Sure, Dunn will likely cede carries to B.J. Askew inside the five, which limits his fantasy scoring potential. But with Cadillac Williams still on blocks, he's the only back in Tampa capable of logging 20-plus touches. Since the Lions have surrendered 5.6 yards per carry, eight touchdowns and 180 total yards to backs over the past five weeks, the likelihood he could surpass 100 total yards is very high.
Listen, take your pops to Hockey Town before the game. Pound multiple beverages. Listen to a little Kid Rock. Then walk over to Ford Field and watch the Gridiron Gandhi embarrass your Lions. Hey, you'll need something to root for.
You've got to be kidding, Peyton Hillis? Yeah, he'll be the best white RB in the NFL since … Gil Fenerty!– Patrick, Dallas, Tex.
Noise: Patrick, aren't you forgetting the greatness that was Nick Goings? If we're talking about Toronto Argonauts football, "Gill the Thrill" was everything his nickname implies, but during his tenure with the New Orleans Saints in the early 90s he was very unexciting. Goings' seven-game end-season run in 2004 was magical. However, Goings can't touch the Noise's powdered-love for another Fenerty-era back, Brad Muster. No man in America may have a larger Muster football card collection.
When given opportunities, Hillis showed last week he's a rolling Macadamia nut. The converted fullback impressively found the end-zone twice. His first score, a 7-yard, hat-tossing up-the-gut dive, is symbolic of his gristle, tenacity and toughness.

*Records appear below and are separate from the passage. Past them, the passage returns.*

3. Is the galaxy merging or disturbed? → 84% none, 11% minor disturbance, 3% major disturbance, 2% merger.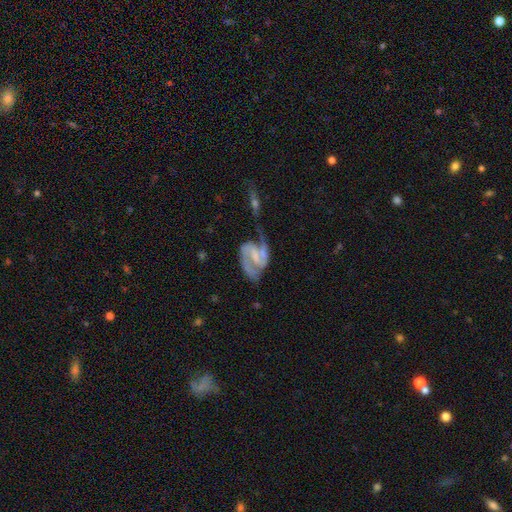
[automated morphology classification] Smooth or featured?
  - featured or disk: 86% *
  - smooth: 9%
  - star or artifact: 5%
Edge-on disk?
  - no: 98% *
  - yes: 2%
Bar?
  - weak: 44% *
  - strong: 37%
  - no: 19%
Spiral arms?
  - yes: 94% *
  - no: 6%
Spiral winding?
  - medium: 51% *
  - loose: 25%
  - tight: 24%
Spiral arm count?
  - 2: 86% *
  - 1: 6%
  - can't tell: 4%
  - 3: 2%
  - 4: 1%
  - more than 4: 1%
Bulge size?
  - none: 42% *
  - small: 34%
  - moderate: 19%
  - large: 4%
  - dominant: 1%
Merging?
  - none: 40% *
  - major disturbance: 27%
  - minor disturbance: 21%
  - merger: 12%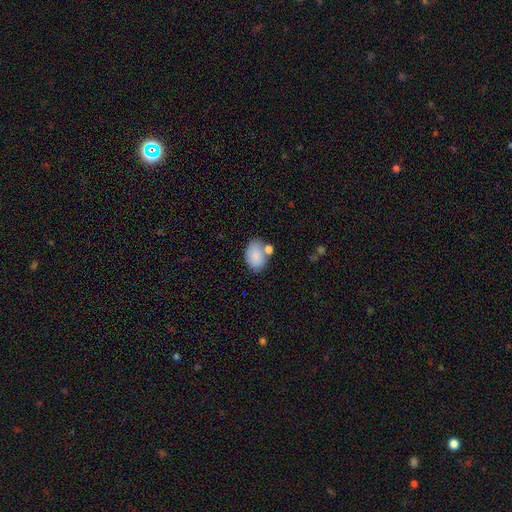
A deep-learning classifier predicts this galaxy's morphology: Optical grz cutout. It shows a smooth galaxy with no disk features (85%) that is in between round and cigar-shaped (86%). Merging: none (60%).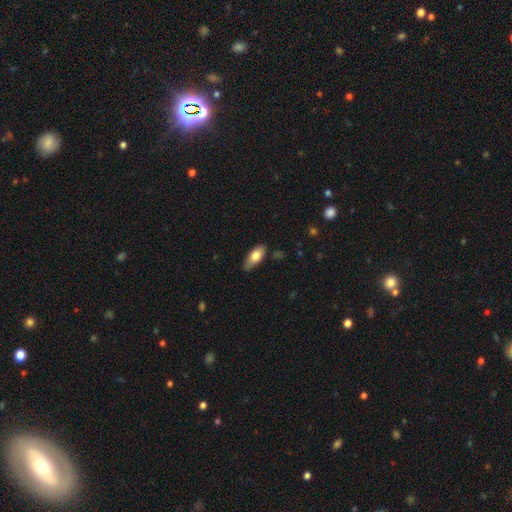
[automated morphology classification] Smooth or featured?
  - smooth: 73% *
  - featured or disk: 21%
  - star or artifact: 6%
How rounded?
  - in between: 80% *
  - cigar-shaped: 17%
  - round: 3%
Merging?
  - none: 77% *
  - minor disturbance: 19%
  - major disturbance: 3%
  - merger: 2%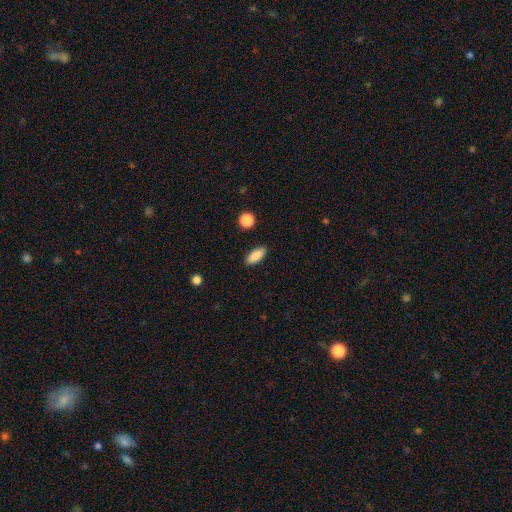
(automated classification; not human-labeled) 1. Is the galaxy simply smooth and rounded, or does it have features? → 88% smooth, 7% star or artifact, 5% featured or disk.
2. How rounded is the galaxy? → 82% in between, 16% cigar-shaped, 3% round.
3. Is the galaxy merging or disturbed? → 89% none, 7% minor disturbance, 2% major disturbance, 1% merger.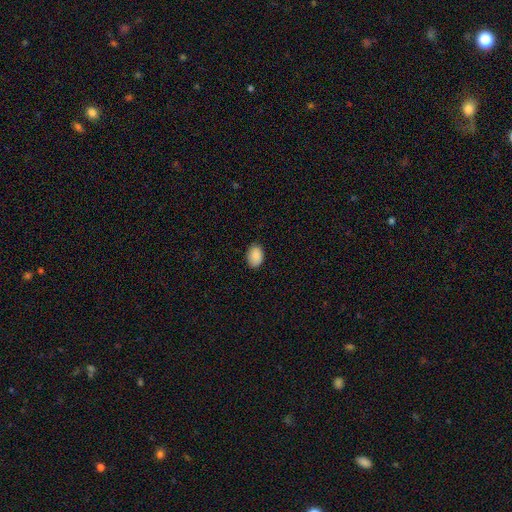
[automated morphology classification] Q: Smooth or featured?
A: smooth (90%); runner-up: star or artifact (7%)
Q: How rounded?
A: in between (82%); runner-up: round (17%)
Q: Merging?
A: none (86%); runner-up: minor disturbance (10%)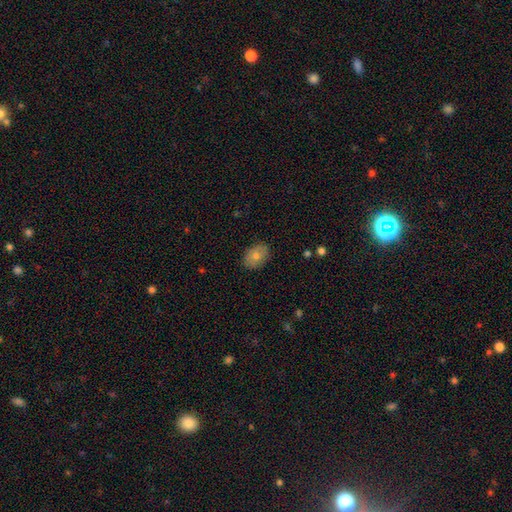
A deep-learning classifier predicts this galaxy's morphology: Overall: smooth (70%). How rounded: in between (80%). Merging: none (87%).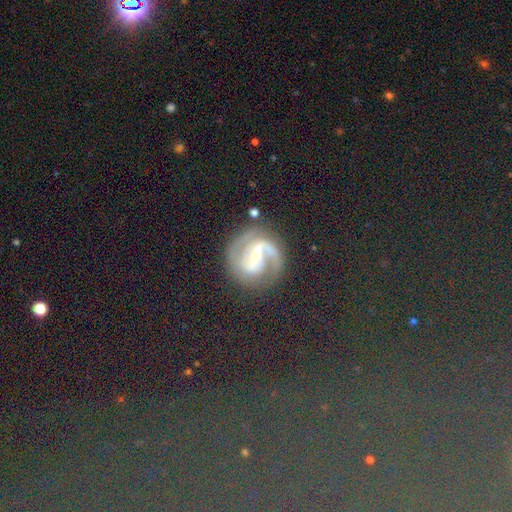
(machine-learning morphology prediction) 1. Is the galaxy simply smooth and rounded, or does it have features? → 63% featured or disk, 24% star or artifact, 14% smooth.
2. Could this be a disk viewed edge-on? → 96% no, 4% yes.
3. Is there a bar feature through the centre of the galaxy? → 42% strong, 38% weak, 20% no.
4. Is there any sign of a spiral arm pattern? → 90% yes, 10% no.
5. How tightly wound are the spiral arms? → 46% medium, 39% tight, 16% loose.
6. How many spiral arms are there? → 89% 2, 4% 1, 3% can't tell, 1% 3, 1% 4, 1% more than 4.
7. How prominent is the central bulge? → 56% small, 34% moderate, 5% large, 4% none, 2% dominant.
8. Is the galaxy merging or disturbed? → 75% none, 14% minor disturbance, 7% major disturbance, 3% merger.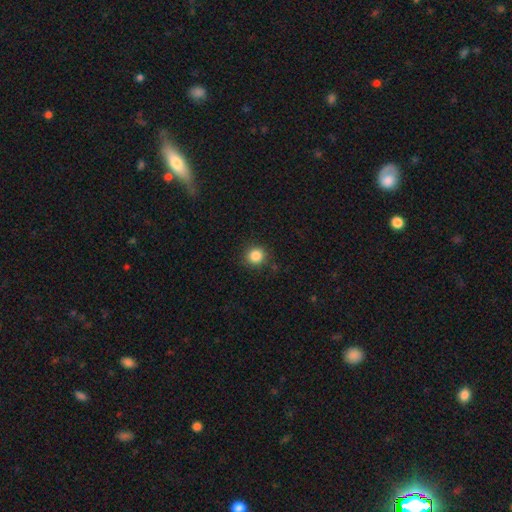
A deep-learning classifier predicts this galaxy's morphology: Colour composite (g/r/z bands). It shows a smooth galaxy with no disk features (85%) that is round (90%). Merging: none (87%).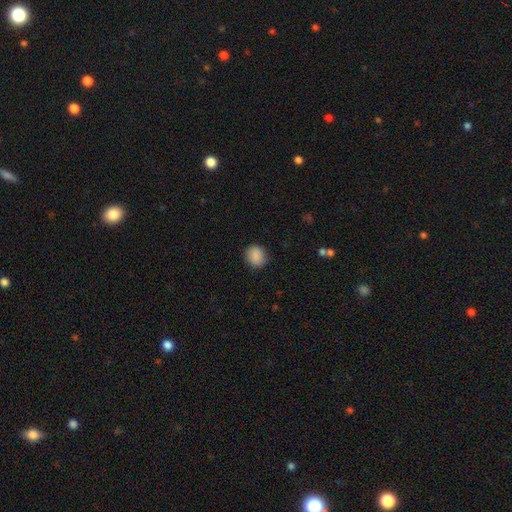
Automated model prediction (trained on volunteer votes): smooth 89%, star or artifact 8%, featured or disk 3%. Down the decision tree: how rounded — round (80%); merging — none (89%).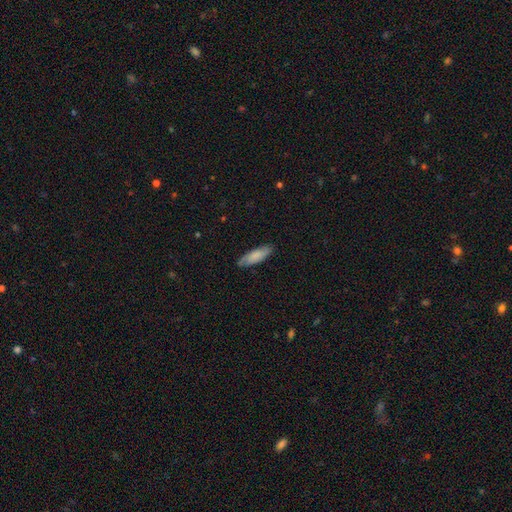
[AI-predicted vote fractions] Q: Smooth or featured?
A: smooth (70%); runner-up: featured or disk (24%)
Q: How rounded?
A: in between (57%); runner-up: cigar-shaped (41%)
Q: Merging?
A: none (81%); runner-up: minor disturbance (15%)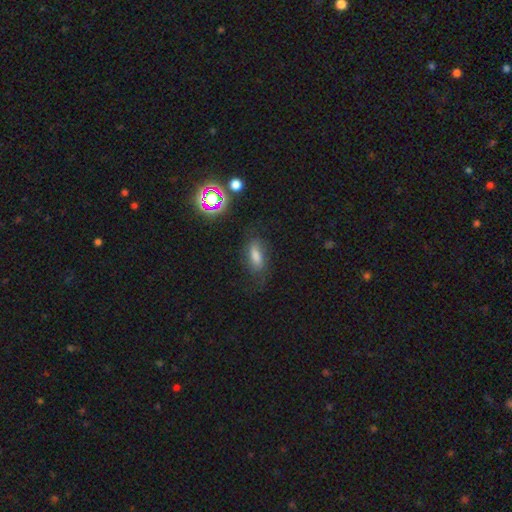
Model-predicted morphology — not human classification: Smooth or featured: smooth — 62% (featured or disk — 21%)
How rounded: in between — 71% (cigar-shaped — 23%)
Merging: none — 65% (minor disturbance — 22%)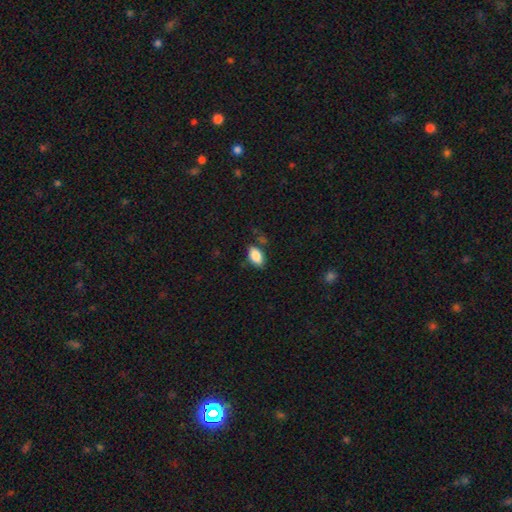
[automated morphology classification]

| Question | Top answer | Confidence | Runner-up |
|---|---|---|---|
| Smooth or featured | smooth | 86% | star or artifact (7%) |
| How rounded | in between | 91% | round (6%) |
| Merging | none | 76% | minor disturbance (17%) |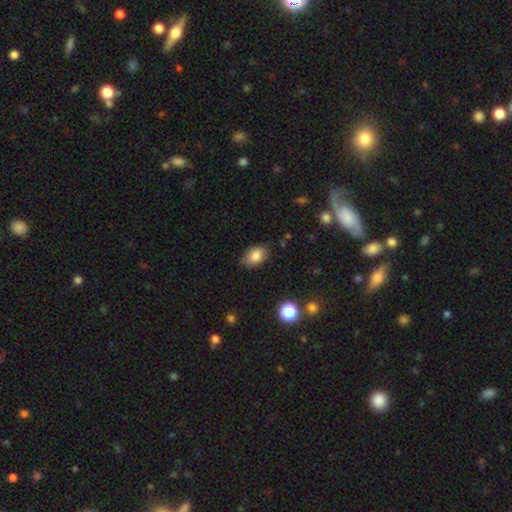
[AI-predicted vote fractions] Morphology: type=smooth (84%); roundness=in between (83%); merging=none (78%).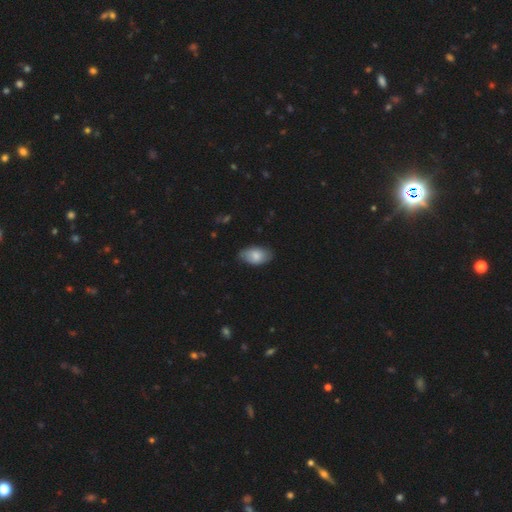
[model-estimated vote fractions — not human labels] Smooth or featured?
  - smooth: 76% *
  - featured or disk: 18%
  - star or artifact: 6%
How rounded?
  - in between: 94% *
  - round: 5%
  - cigar-shaped: 2%
Merging?
  - none: 76% *
  - minor disturbance: 20%
  - major disturbance: 3%
  - merger: 1%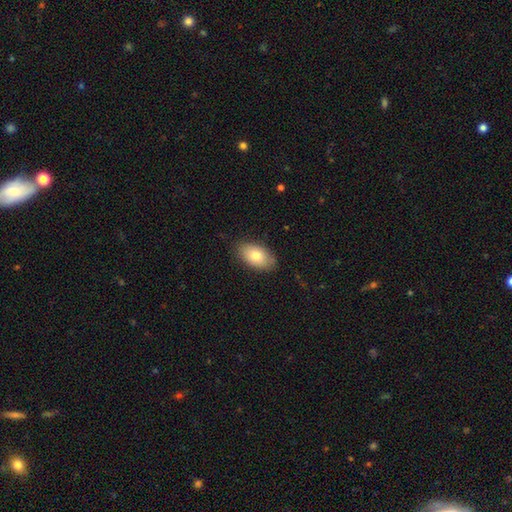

Poke fun at the rookie all you want, but he's the most attractive fantasy option currently in the Broncos backfield. He should be particularly useful down the road against Oakland, K.C., Buffalo and at San Diego. Even with 12-15 touches per contest he has the potential to tally roughly 60-80 total yards per game and 3-6 touchdowns over the remainder of the season. Hillis is so intriguing; he's the feature story in tomorrow's Noise.
Pack it up, pack it in … Keller's poised to "Jump Around" this week in Nashville.
Noise: Nick, as someone who verbally berates the Noise on a near weekly basis during the baseball season you should know I tarnished the "expert" label years ago. Exhibit A: Rich Hill.
However, your lack of appreciation for Keller is, well, blind. The kid is an incredibly gifted athlete who has finally found his comfort zone in Mangenious' classic pro-set offense. Brett Favre's growing infatuation for the rookie has established a profitable bond. Over the past two weeks, he's totaled 16 targets, 14 receptions, 194 yards and a score.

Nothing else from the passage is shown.